YOUR ASSIGNMENT:
Please set down, word for word, each line from the one containing "right eye: (140, 56)" through the final line of the records below, both included, and nothing else.

Skeletal landmark data:
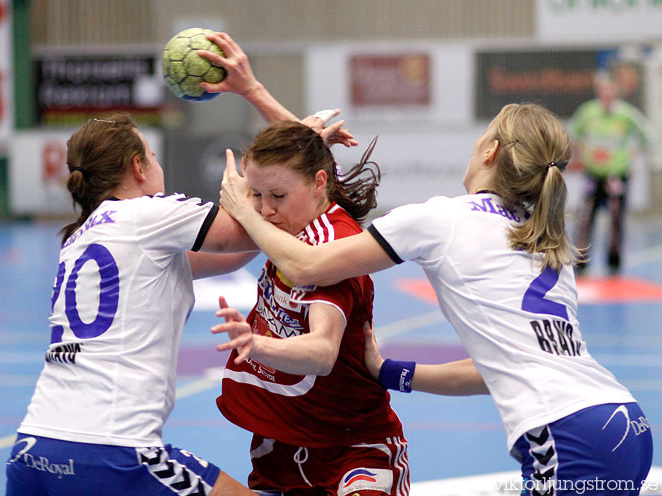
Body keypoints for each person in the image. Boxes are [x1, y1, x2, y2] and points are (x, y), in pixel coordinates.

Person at [219, 103, 653, 495]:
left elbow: (307, 264)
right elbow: (495, 370)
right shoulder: (540, 242)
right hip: (622, 419)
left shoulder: (439, 219)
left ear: (490, 152)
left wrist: (243, 209)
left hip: (566, 433)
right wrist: (393, 373)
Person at [5, 29, 355, 495]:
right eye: (151, 155)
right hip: (112, 451)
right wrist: (296, 144)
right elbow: (250, 223)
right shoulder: (147, 214)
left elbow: (256, 239)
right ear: (137, 168)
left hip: (33, 448)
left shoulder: (84, 238)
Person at [210, 120, 419, 496]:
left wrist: (257, 345)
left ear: (319, 183)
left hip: (353, 449)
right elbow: (300, 158)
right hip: (281, 445)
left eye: (277, 196)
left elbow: (322, 352)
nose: (265, 210)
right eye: (255, 195)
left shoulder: (329, 247)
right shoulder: (292, 225)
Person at [571, 73, 649, 275]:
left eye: (610, 92)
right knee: (586, 217)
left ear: (616, 93)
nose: (606, 96)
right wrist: (583, 154)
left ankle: (613, 263)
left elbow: (646, 135)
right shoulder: (588, 112)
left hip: (616, 175)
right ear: (599, 93)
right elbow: (574, 133)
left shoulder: (627, 115)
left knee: (616, 219)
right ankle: (581, 260)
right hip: (593, 174)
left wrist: (630, 154)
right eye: (603, 92)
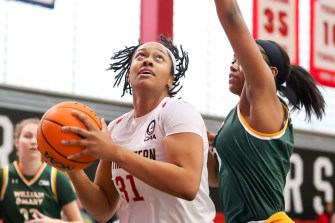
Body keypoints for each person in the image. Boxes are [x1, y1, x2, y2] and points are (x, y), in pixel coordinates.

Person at [62, 35, 216, 223]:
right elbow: (103, 210)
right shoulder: (116, 128)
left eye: (158, 58)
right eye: (140, 56)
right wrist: (72, 168)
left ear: (170, 80)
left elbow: (188, 184)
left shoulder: (177, 110)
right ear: (129, 75)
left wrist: (115, 152)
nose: (148, 60)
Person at [207, 0, 326, 222]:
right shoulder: (236, 118)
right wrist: (198, 138)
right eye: (233, 59)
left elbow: (232, 16)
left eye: (241, 59)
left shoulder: (264, 97)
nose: (234, 64)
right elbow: (216, 178)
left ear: (270, 72)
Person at [0, 118, 83, 223]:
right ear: (17, 142)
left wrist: (53, 222)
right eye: (27, 136)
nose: (33, 141)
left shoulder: (56, 177)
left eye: (38, 137)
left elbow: (78, 221)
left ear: (45, 142)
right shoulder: (3, 175)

TASK ANSWER:
right eye: (140, 56)
right wrist: (72, 168)
left ear: (170, 80)
left elbow: (188, 184)
left shoulder: (177, 110)
right ear: (129, 75)
left wrist: (115, 152)
nose: (148, 60)
Person at [207, 0, 326, 222]:
right shoulder: (236, 118)
right wrist: (198, 138)
right eye: (233, 59)
left elbow: (232, 16)
left eye: (241, 59)
left shoulder: (264, 97)
nose: (234, 64)
right elbow: (216, 178)
left ear: (270, 72)
Person at [0, 118, 83, 223]:
right ear: (17, 142)
left wrist: (53, 222)
right eye: (27, 136)
nose: (33, 141)
left shoulder: (56, 177)
left eye: (38, 137)
left elbow: (78, 221)
left ear: (45, 142)
right shoulder: (3, 175)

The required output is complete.